Aber: Gelangt Radon aus dem Erdboden über undichte Fundamente in geschlossene Räume, so kann es sich in der Atemluft anreichern. Beim Zerfall von Radon trifft ionisierende Strahlung auf das Gewebe der Lunge. Dabei gilt: Je mehr Radon in der Luft und je länger es eingeatmet wird, desto grösser ist das rechnerische Krebsrisiko.
Auch der Opalinuston strahlt
In der Schweiz müssen die radioaktiven Abfälle in einem geologischen Tiefenlager entsorgt werden. Mit dem Lager im tiefen Untergrund sind Mensch, Umwelt und vor allem das Grundwasser auch langfristig vor radioaktiven Stoffen geschützt.
Das Herzstück des Tiefenlagers ist der Opalinuston. Das dichte Gestein schliesst die strahlenden Abfälle sicher ein. Das Tongestein besteht unter anderem aus verwittertem Granit, der von Natur aus Spuren von Uran enthält. Aus dem Grund ist der Opalinuston selbst leicht radioaktiv.

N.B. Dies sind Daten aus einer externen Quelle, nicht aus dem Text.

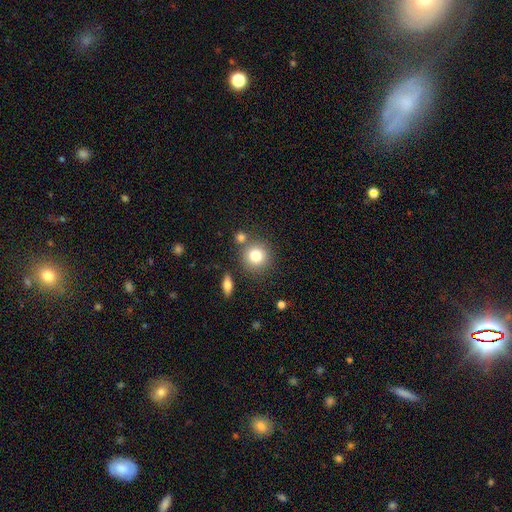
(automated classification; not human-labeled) Morphology: type=smooth (80%); roundness=round (89%); merging=none (73%).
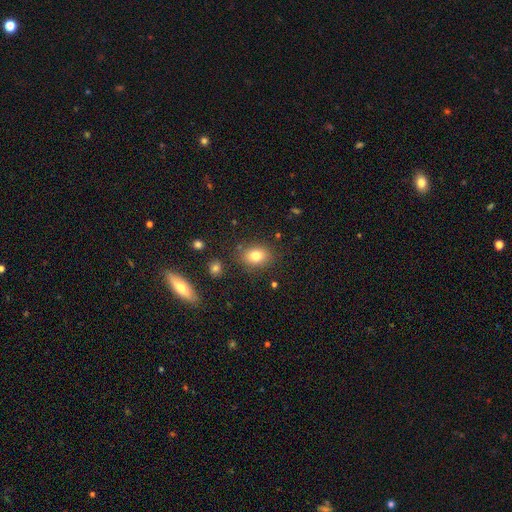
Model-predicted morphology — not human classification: The model was most divided on "how rounded": in between: 58%, round: 40%, cigar-shaped: 1%. More confident: merging — none (83%); smooth or featured — smooth (79%).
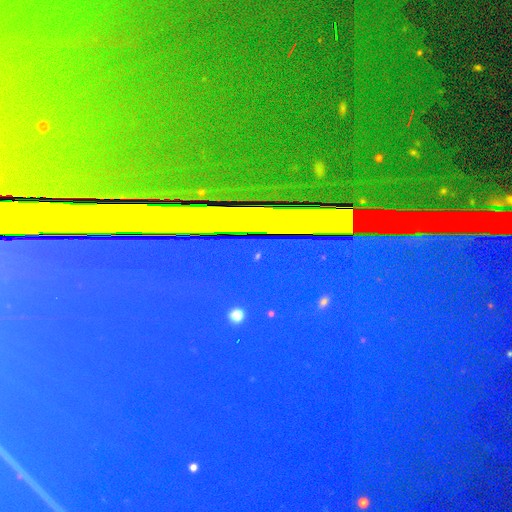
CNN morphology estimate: Smooth or featured? Predicted: star or artifact (p=0.84).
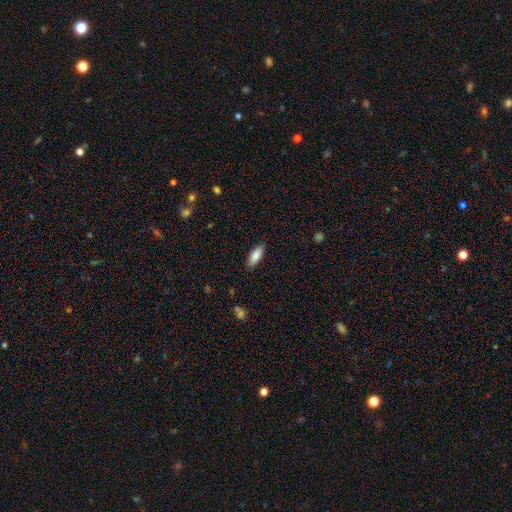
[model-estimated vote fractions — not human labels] A smooth galaxy with no disk features (84%) that is in between round and cigar-shaped (73%). Merging: none (86%).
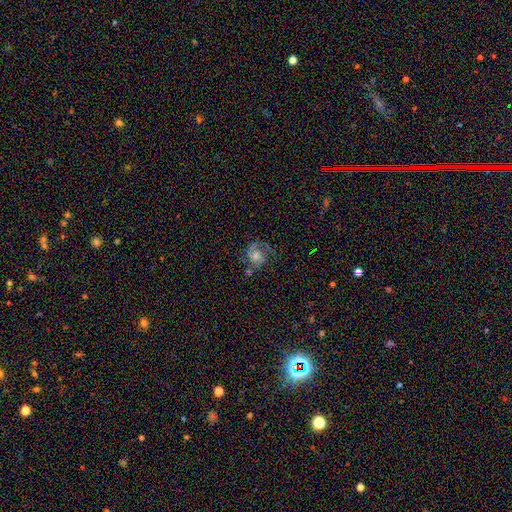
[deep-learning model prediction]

Das Gesetz schreibt vor, dass das Schweizer Tiefenlager zu einer zusätzlichen Strahlenbelastung von maximal 0,1 mSv führen darf. Die Sicherheitsanalysen der Nagra zeigen allerdings, dass es zu einer solchen Zusatzbelastung bei Weitem nicht kommen würde – trotz konservativer, also besonders vorsichtiger Annahmen.
Zum Vergleich: Im Schweizer Mittelland liegt die natürliche Radioaktivität etwa bei 0,1 Mikrosievert pro Stunde. Dieser ist man ständig ausgesetzt. Nach 10 Stunden erhält man so eine Dosis von 1 Mikrosievert. Etwa die Hälfte davon hat ihren Ursprung im Weltall und wird kosmische Strahlung genannt. Die andere Hälfte, die terrestrische Strahlung, stammt vom Gestein im Untergrund – eben zum Beispiel von uranhaltigem Granit.
Je nach Wohnort kann die Strahlung von oben oder unten unterschiedlich hoch sein. Wer etwa in Davos wohnt, ist einer stärkeren kosmischen Strahlung ausgesetzt als im Mittelland. Denn in der Höhe ist die schützende Schicht der Atmosphäre dünner.
Locarno im Tessin zum Beispiel ist auf uranhaltigem Gneis gebaut. Daher ist die Strahlung dort um etwa 50 Prozent höher als beispielsweise in Zürich. Hochgerechnet auf ein Jahr hat das eine um rund 0,5 mSv erhöhte Strahlenbelastung zur Folge. Das entspricht dem Fünffachen der gesetzlichen Vorgabe für das geologische Tiefenlager.